## TASK GOAL
Leaving the pictures aside, reproduce the data in full and word for word.

-----

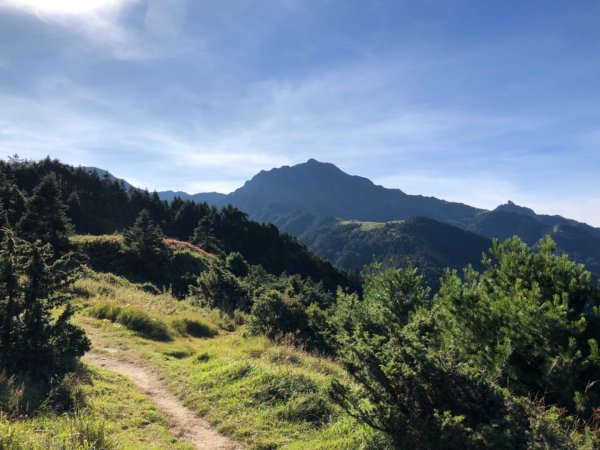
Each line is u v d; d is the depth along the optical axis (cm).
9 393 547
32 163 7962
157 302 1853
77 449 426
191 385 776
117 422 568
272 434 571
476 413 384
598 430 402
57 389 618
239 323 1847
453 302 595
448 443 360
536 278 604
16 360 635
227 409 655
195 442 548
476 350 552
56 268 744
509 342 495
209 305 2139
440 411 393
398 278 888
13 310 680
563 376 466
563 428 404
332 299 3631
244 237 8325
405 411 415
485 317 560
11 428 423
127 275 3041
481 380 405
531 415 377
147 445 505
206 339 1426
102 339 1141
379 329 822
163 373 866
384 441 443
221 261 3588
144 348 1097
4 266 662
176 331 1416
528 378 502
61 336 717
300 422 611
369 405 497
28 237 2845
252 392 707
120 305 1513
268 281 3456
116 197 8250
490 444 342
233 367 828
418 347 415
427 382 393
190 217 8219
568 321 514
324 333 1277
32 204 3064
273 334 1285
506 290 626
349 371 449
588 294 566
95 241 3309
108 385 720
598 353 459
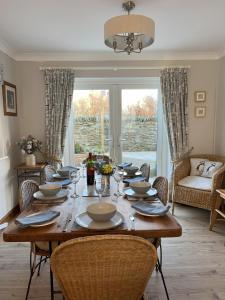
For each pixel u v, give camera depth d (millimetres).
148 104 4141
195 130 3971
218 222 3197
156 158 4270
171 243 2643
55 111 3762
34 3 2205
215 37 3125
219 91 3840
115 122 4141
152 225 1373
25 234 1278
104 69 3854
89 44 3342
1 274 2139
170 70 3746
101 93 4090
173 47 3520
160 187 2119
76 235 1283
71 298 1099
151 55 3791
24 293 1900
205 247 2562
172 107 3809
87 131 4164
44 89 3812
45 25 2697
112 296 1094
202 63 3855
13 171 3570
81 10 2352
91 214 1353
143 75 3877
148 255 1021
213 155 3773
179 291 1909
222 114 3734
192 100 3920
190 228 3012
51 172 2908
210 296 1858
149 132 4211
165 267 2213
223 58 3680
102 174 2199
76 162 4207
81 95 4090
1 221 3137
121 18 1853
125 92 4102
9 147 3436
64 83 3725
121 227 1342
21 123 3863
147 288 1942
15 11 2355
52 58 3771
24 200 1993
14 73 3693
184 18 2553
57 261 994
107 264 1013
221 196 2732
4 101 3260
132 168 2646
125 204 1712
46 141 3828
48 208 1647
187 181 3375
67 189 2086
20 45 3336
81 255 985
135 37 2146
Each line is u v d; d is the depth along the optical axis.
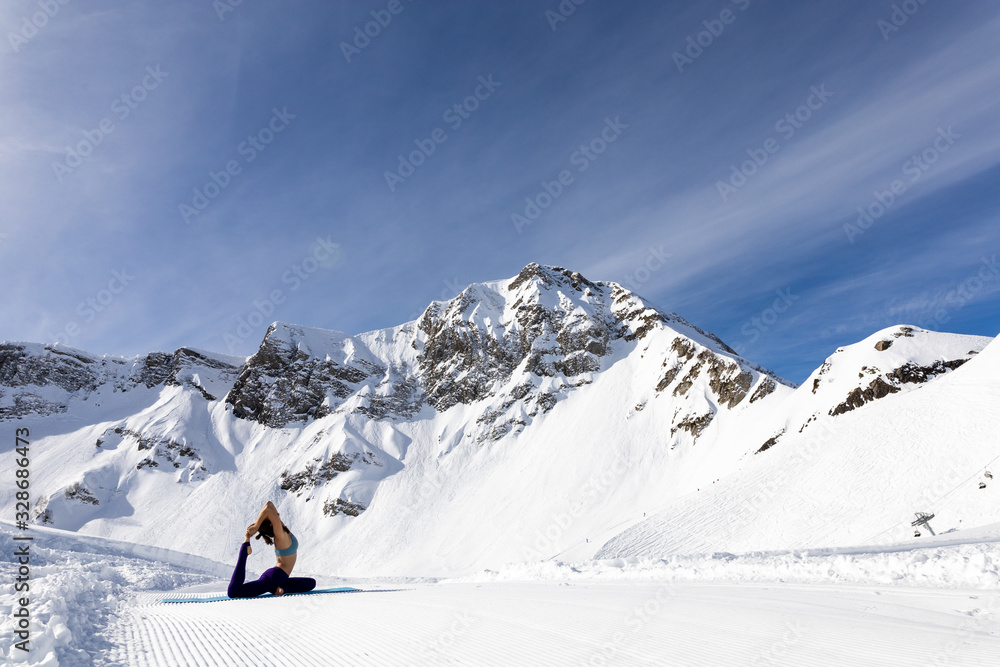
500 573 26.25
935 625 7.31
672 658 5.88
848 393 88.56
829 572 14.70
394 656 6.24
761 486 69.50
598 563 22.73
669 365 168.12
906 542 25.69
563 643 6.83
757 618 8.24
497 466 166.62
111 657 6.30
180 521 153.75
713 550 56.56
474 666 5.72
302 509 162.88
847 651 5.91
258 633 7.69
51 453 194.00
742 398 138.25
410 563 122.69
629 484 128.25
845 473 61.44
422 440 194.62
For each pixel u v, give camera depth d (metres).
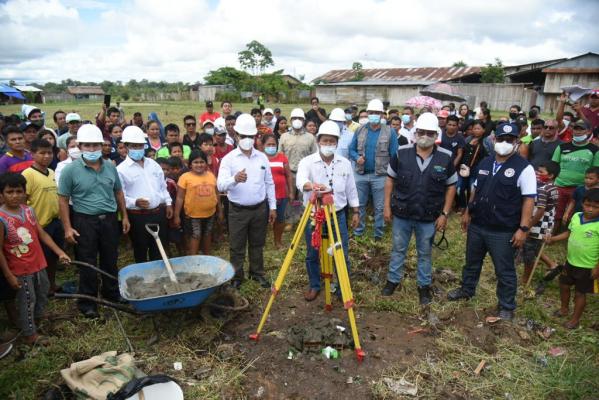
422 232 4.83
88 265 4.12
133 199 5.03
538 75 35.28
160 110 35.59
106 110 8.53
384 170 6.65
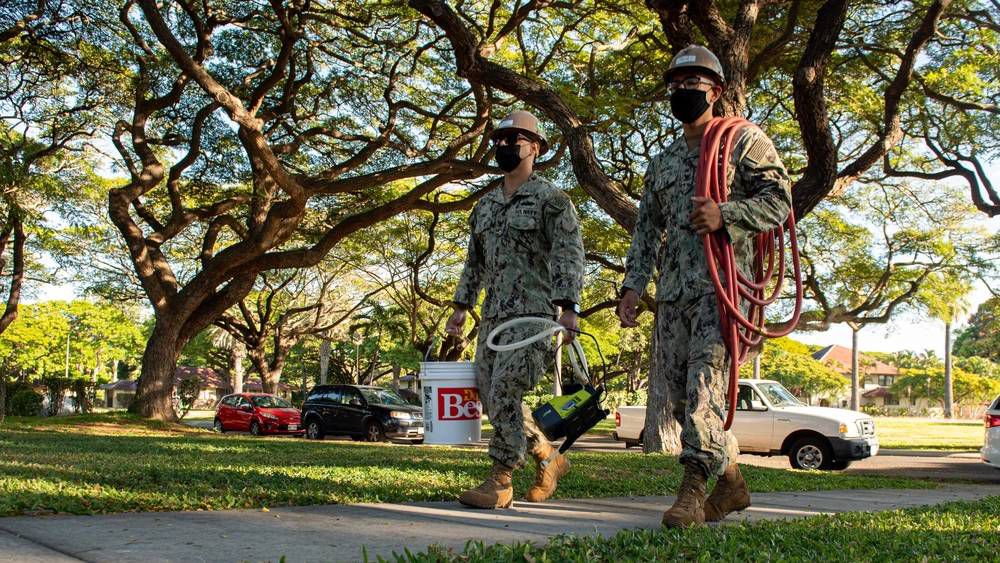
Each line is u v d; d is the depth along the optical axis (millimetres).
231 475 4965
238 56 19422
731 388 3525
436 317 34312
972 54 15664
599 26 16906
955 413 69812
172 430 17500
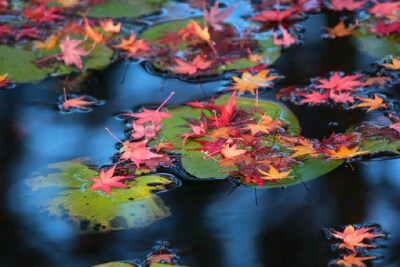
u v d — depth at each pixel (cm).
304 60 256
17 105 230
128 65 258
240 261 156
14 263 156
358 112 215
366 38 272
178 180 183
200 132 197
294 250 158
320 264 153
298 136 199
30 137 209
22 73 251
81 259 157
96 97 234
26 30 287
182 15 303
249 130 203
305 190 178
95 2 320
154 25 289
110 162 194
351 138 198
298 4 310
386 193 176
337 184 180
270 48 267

-----

## SOLUTION TO THIS PROBLEM
Each line is u v d; d is the depth along the optical axis (cm).
9 393 547
32 163 7962
157 302 1853
77 449 426
191 385 776
117 422 568
272 434 571
476 413 384
598 430 402
57 389 618
239 323 1847
453 302 595
448 443 360
536 278 604
16 360 635
227 409 655
195 442 548
476 350 552
56 268 744
509 342 495
209 305 2139
440 411 393
398 278 888
13 310 680
563 376 466
563 428 404
332 299 3631
244 237 8325
405 411 415
485 317 560
11 428 423
127 275 3041
481 380 405
531 415 377
147 445 505
206 339 1426
102 339 1141
379 329 822
163 373 866
384 441 443
221 261 3588
144 348 1097
4 266 662
176 331 1416
528 378 502
61 336 717
300 422 611
369 405 497
28 237 2845
252 392 707
120 305 1513
268 281 3456
116 197 8250
490 444 342
233 367 828
418 347 415
427 382 393
190 217 8219
568 321 514
324 333 1277
32 204 3064
273 334 1285
506 290 626
349 371 449
588 294 566
95 241 3309
108 385 720
598 353 459
For each pixel u v, give camera depth d (millimetres).
148 104 4141
195 130 3971
218 222 3197
156 158 4270
171 243 2643
55 111 3762
34 3 2205
215 37 3125
219 91 3840
115 122 4141
152 225 1373
25 234 1278
104 69 3854
89 44 3342
1 274 2139
170 70 3746
101 93 4090
173 47 3520
160 187 2119
76 235 1283
71 298 1099
151 55 3791
24 293 1900
205 247 2562
172 107 3809
87 131 4164
44 89 3812
45 25 2697
112 296 1094
202 63 3855
13 171 3570
81 10 2352
91 214 1353
143 75 3877
148 255 1021
213 155 3773
179 291 1909
222 114 3734
192 100 3920
190 228 3012
51 172 2908
210 296 1858
149 132 4211
165 267 2213
223 58 3680
102 174 2199
76 162 4207
81 95 4090
1 221 3137
121 18 1853
125 92 4102
9 147 3436
64 83 3725
121 227 1342
21 123 3863
147 288 1942
15 11 2355
52 58 3771
24 200 1993
14 73 3693
184 18 2553
57 261 994
107 264 1013
221 196 2732
4 101 3260
132 168 2646
125 204 1712
46 141 3828
48 208 1647
187 181 3375
67 189 2086
20 45 3336
81 255 985
135 37 2146
Each line is u v d; d is the depth along the optical axis.
500 573 26.25
935 625 7.31
672 658 5.88
848 393 88.56
829 572 14.70
394 656 6.24
761 486 69.50
598 563 22.73
669 365 168.12
906 542 25.69
563 643 6.83
757 618 8.24
497 466 166.62
111 657 6.30
180 521 153.75
713 550 56.56
474 666 5.72
302 509 162.88
847 651 5.91
258 633 7.69
51 453 194.00
742 398 138.25
410 563 122.69
629 484 128.25
845 473 61.44
422 440 194.62
For each pixel u v, give camera depth d (metres).
422 232 4.83
88 265 4.12
133 199 5.03
538 75 35.28
160 110 35.59
106 110 8.53
384 170 6.65
Each line is u v d; d is the depth along the optical axis (millimetres).
231 475 4965
238 56 19422
731 388 3525
436 317 34312
972 54 15664
599 26 16906
955 413 69812
172 430 17500
u v d — depth at each pixel (cm).
304 60 256
17 105 230
128 65 258
240 261 156
14 263 156
358 112 215
366 38 272
178 180 183
200 132 197
294 250 158
320 264 153
298 136 199
30 137 209
22 73 251
81 259 157
96 97 234
26 30 287
182 15 303
249 130 203
305 190 178
95 2 320
154 25 289
110 162 194
351 138 198
298 4 310
386 193 176
337 184 180
270 48 267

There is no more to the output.